OK, so: $M$ is elementary in $V_\alpha$ for some appropriately large $\alpha$. We want $M$ to be a model of $\mathsf{ZF}$, or at least to "look a lot" like a model of $\mathsf{ZF}$, and the simplest way of arranging this is to let $\alpha$ be gigantic (much larger than $\omega_1$, than $\omega_2$, etc).

Now: Suppose that $X\in M$ and $M\models$"$X$ is countable". Then, by elementarity, $V_\alpha\models$"$X$ is countable", so $X$ truly is countable, and in $V_\alpha$ we can find a surjection $f:\omega\to X$. By elementarity, in $X$ there is such a function as well, call it $g$. So $M\models$"$g$ is a function, $g:\omega\to X$, $g$ is surjective".

By elementarity again, $g$ is truly a surjective function $g:\omega\to X$. Now, the point is that $\omega$ and all finite ordinals are definable, so they all belong to $M$ (in fact, elementarity grants us that anything in $V_\alpha$ that is explicitly definable belongs to $M$). So, for each $n<\omega$, $n\in M$, so $M\models$"$n\in\mathrm{dom}(g)$", and whatever $M$ thinks $g(n)$ is, it is truly $g(n)$ in $V_\alpha$ (and $V$). But this means that $X=\{g(n)\mid n<\omega\}$ is not only an element of $M$, it is in fact a subset of $M$.

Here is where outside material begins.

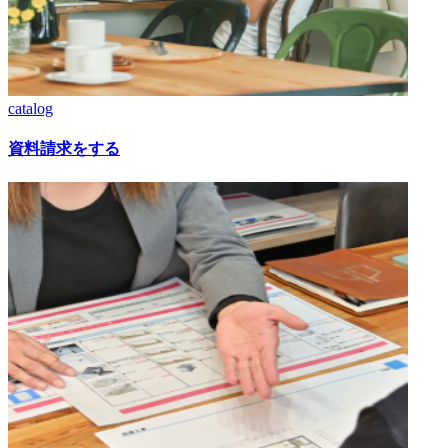
catalog
資料請求をする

Notice this is specific to countable objects. For example, the reals of $M$ are a subset of the reals of $V$, but many reals are not in $M$, simply on cardinality grounds. Anyway, we have shown that, in our setting, if $X$ is countable, and $X$ belongs to $M$, then $X$ is in fact a subset of $M$. In particular, this applies to any countable ordinal that belongs to $M$. This means that the first ordinal not in $M$ is countable, as only countably many ordinals belong to $M$, and the countable ordinals in $M$ are closed under "initial segments".

On the other hand, $\omega_1\in M$, but there are many countable ordinals not in $M$, and $\omega_2\in M$, but there are many ordinals between $\omega_1$ and $\omega_2$ missing from $M$ as well. Similarly, for any uncountable set $X$ that belongs to $M$, there will be infinitely many elements of $X$ in $M$, but there will also be uncountably many elements of $X$ not in $M$. This suggests that it may be easier to analyze the properties of the model $M$ if we insist that $M$ is transitive, so we do not have to distinguish between "internal" and "external" elements of the elements of $M$ (if $X\in M$, and $y\in X$, then $y$ is internal if $y\in M$, and $y$ is external otherwise).

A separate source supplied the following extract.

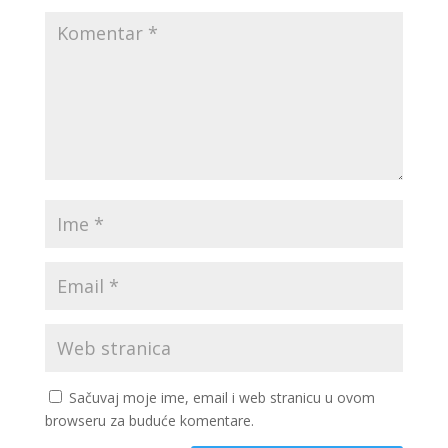
Sačuvaj moje ime, email i web stranicu u ovom
browseru za buduće komentare.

Naturally, once we decide to take $M$ countable, then $M$ is no longer an elementary substructure of a $V_\alpha$, and there will be countable ordinals in $M$ that $M$ thinks are uncountable. Still, in this case, the first ordinal not in $M$ would be countable, but for a different reason than the one described above.

The second volume of Discovering modern set theory by Just and Weese discusses these elementary substructures in detail. I turns out that (even though we do not typically use them in forcing arguments) elementary substructure arguments are very useful in set theory, precisely because of the interplay between internal and external objects.